### RECORD SET:
▼▼▼
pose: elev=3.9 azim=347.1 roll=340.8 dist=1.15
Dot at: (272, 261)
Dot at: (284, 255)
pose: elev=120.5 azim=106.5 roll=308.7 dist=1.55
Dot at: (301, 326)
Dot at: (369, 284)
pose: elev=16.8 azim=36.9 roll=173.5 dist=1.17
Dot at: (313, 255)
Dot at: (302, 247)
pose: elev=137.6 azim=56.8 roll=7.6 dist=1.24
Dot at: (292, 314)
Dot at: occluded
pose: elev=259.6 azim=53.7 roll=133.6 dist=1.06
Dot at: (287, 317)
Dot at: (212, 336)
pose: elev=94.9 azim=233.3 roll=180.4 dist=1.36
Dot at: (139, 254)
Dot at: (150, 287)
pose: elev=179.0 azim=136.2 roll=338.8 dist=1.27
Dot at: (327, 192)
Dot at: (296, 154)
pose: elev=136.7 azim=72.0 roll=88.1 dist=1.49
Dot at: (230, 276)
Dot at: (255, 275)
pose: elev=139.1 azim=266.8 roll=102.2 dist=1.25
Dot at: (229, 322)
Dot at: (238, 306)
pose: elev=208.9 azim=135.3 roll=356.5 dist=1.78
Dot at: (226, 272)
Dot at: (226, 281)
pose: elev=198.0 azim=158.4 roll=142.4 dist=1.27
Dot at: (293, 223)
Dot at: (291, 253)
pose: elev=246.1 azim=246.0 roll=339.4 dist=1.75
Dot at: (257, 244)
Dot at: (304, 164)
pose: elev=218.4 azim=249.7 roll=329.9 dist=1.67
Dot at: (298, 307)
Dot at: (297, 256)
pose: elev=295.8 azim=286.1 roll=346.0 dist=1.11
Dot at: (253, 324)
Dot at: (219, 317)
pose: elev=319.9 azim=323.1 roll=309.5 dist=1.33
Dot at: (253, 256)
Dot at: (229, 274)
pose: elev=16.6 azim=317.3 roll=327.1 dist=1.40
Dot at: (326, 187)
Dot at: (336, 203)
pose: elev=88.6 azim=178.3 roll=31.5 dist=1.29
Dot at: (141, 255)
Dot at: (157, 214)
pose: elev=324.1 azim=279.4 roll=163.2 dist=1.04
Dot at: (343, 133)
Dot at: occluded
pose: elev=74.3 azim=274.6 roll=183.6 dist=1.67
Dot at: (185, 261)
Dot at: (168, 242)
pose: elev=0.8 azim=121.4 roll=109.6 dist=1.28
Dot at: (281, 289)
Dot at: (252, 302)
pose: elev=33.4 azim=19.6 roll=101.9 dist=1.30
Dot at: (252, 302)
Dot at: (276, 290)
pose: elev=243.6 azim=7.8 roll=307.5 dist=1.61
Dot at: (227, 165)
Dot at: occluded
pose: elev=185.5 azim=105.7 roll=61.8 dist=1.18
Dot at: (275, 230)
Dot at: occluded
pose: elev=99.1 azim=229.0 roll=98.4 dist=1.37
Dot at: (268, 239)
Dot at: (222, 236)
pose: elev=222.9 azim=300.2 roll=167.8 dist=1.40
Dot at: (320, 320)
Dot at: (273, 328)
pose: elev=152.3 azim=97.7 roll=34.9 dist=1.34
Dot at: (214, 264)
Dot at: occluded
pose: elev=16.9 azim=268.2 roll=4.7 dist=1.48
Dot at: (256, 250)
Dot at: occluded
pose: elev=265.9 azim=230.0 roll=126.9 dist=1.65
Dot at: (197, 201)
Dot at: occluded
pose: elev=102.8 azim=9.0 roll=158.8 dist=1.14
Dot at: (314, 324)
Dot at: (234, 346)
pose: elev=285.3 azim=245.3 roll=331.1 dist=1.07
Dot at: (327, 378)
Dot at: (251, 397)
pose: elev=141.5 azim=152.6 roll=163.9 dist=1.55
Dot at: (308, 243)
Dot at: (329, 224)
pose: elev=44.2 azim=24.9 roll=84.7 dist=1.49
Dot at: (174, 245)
▲▲▲
### WHAT THE TASK REQUIRES:
Reproduce the data verbatim between the line holding "pose: elev=324.1 azim=279.4" and the line holding "Dot at: (234, 346)", inclusive.

### CORRECT OUTPUT:
pose: elev=324.1 azim=279.4 roll=163.2 dist=1.04
Dot at: (343, 133)
Dot at: occluded
pose: elev=74.3 azim=274.6 roll=183.6 dist=1.67
Dot at: (185, 261)
Dot at: (168, 242)
pose: elev=0.8 azim=121.4 roll=109.6 dist=1.28
Dot at: (281, 289)
Dot at: (252, 302)
pose: elev=33.4 azim=19.6 roll=101.9 dist=1.30
Dot at: (252, 302)
Dot at: (276, 290)
pose: elev=243.6 azim=7.8 roll=307.5 dist=1.61
Dot at: (227, 165)
Dot at: occluded
pose: elev=185.5 azim=105.7 roll=61.8 dist=1.18
Dot at: (275, 230)
Dot at: occluded
pose: elev=99.1 azim=229.0 roll=98.4 dist=1.37
Dot at: (268, 239)
Dot at: (222, 236)
pose: elev=222.9 azim=300.2 roll=167.8 dist=1.40
Dot at: (320, 320)
Dot at: (273, 328)
pose: elev=152.3 azim=97.7 roll=34.9 dist=1.34
Dot at: (214, 264)
Dot at: occluded
pose: elev=16.9 azim=268.2 roll=4.7 dist=1.48
Dot at: (256, 250)
Dot at: occluded
pose: elev=265.9 azim=230.0 roll=126.9 dist=1.65
Dot at: (197, 201)
Dot at: occluded
pose: elev=102.8 azim=9.0 roll=158.8 dist=1.14
Dot at: (314, 324)
Dot at: (234, 346)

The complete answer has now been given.